- [What this task involves]
Repeat word for word the rows below, starting with the line that contains "List the series" and going on through the line that contains "Count the number of slices in the pie.". Leave the pictures out of your answer.

- [Working data]
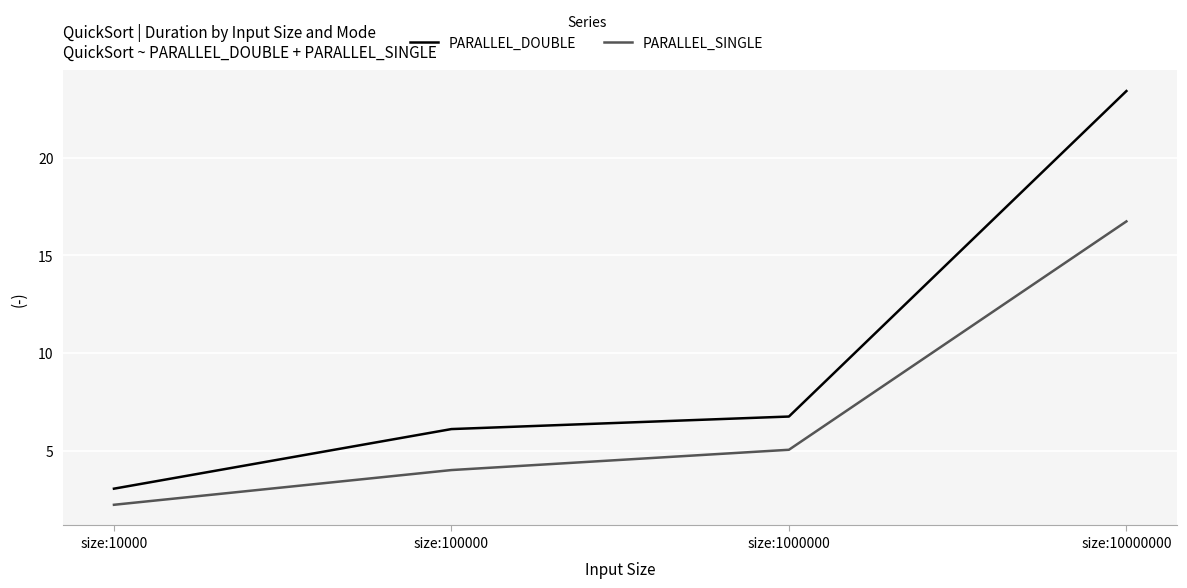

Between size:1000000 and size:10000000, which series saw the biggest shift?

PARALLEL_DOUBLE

==

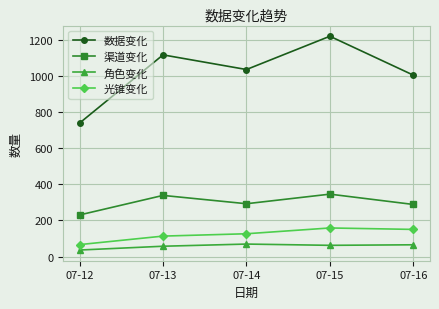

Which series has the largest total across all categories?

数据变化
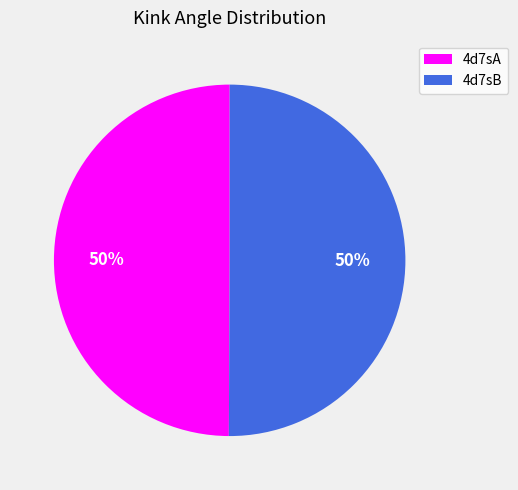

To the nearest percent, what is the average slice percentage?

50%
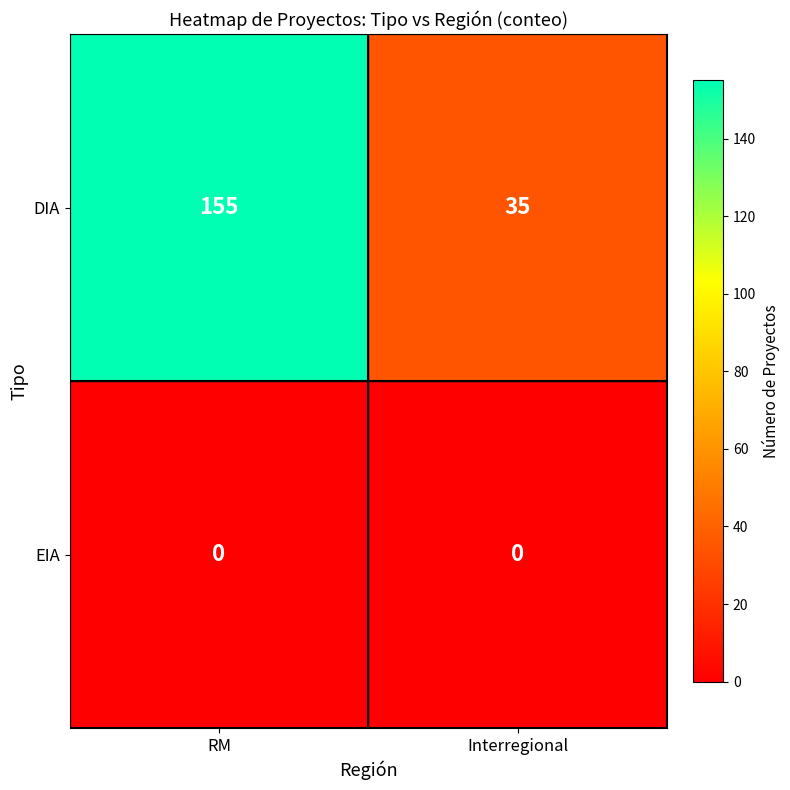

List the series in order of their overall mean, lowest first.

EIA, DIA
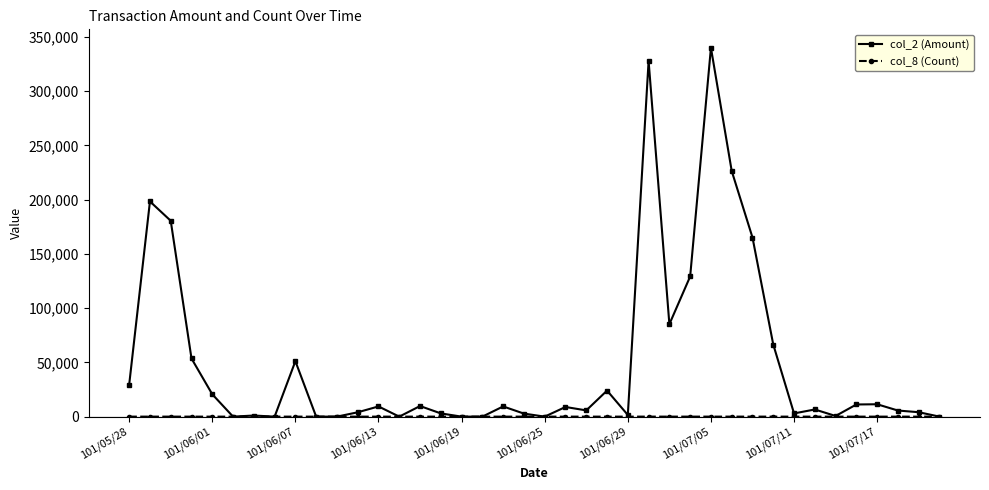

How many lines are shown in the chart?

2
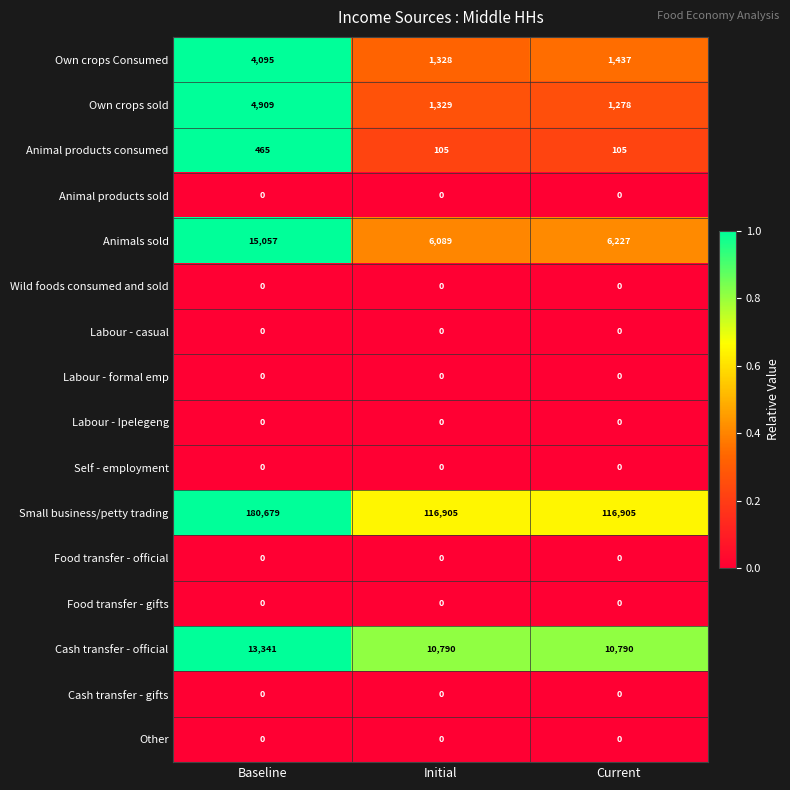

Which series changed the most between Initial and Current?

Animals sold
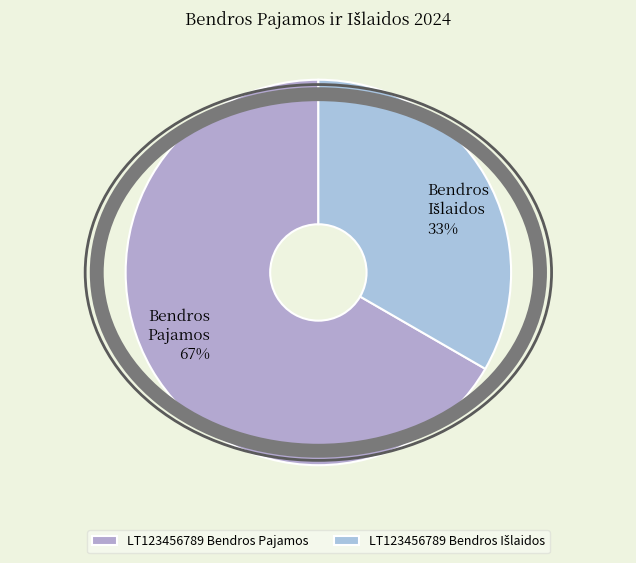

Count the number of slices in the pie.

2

--

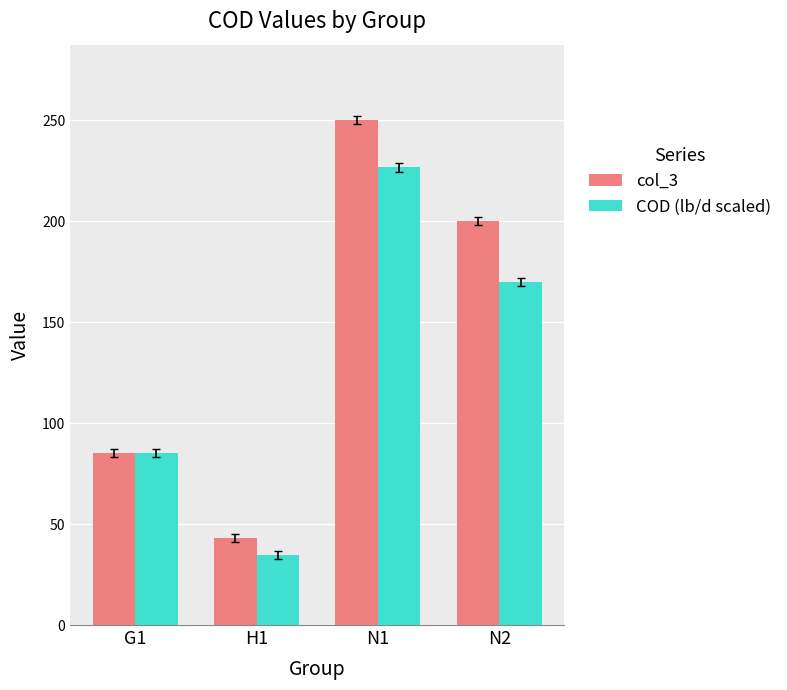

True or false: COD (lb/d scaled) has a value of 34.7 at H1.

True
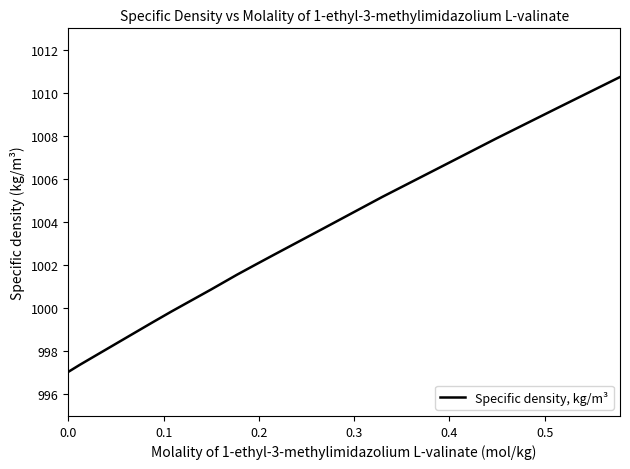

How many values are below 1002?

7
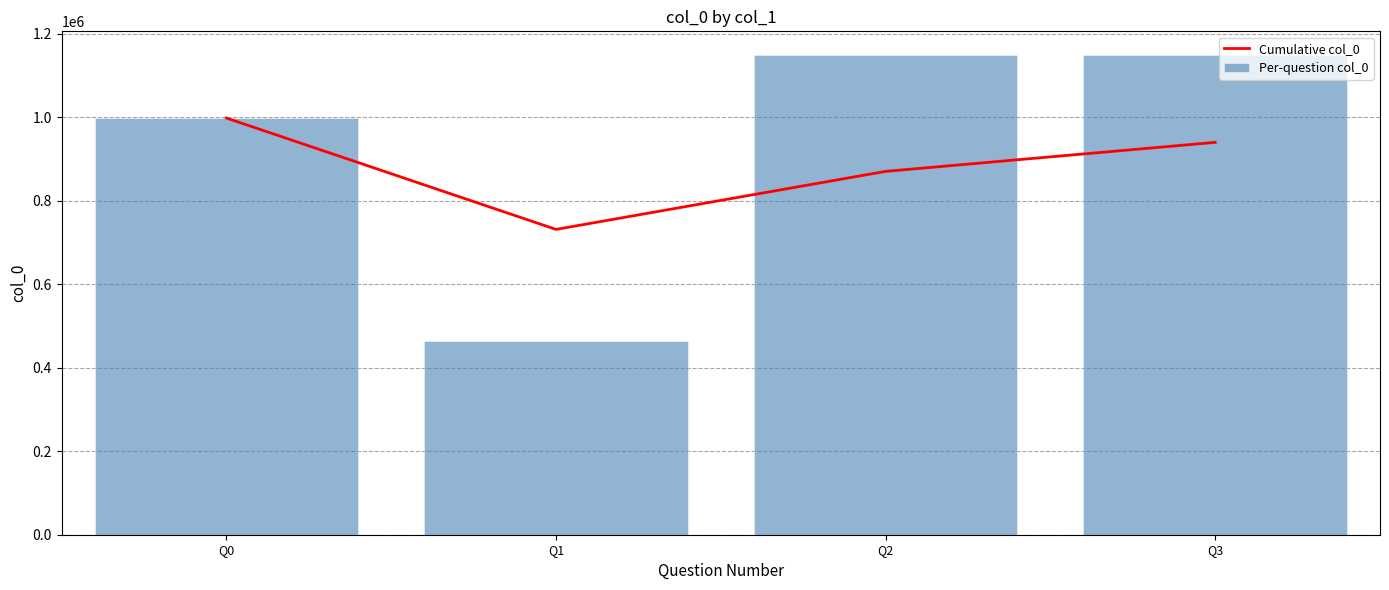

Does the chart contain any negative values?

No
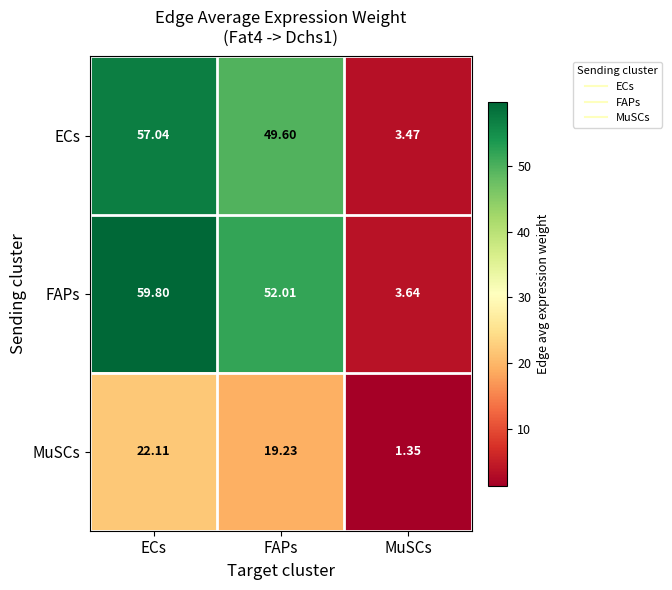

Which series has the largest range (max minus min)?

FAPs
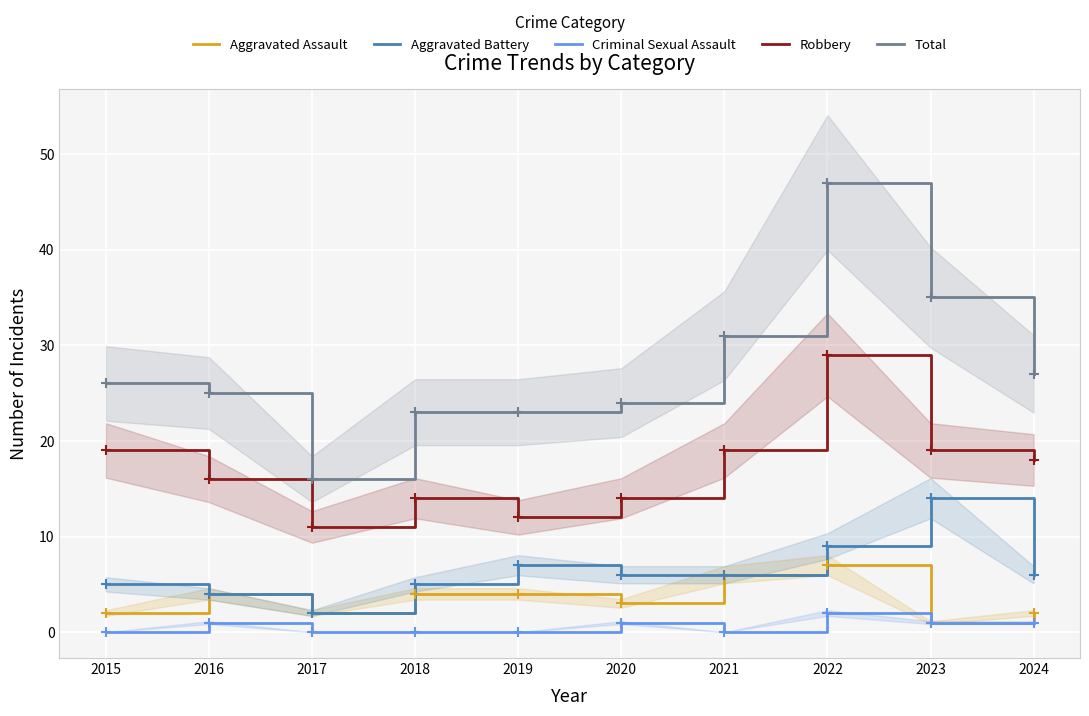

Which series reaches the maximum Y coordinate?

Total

- [Output below]
List the series in order of their overall mean, lowest first.

EIA, DIA

How many lines are shown in the chart?

2

Which series changed the most between Initial and Current?

Animals sold

Count the number of slices in the pie.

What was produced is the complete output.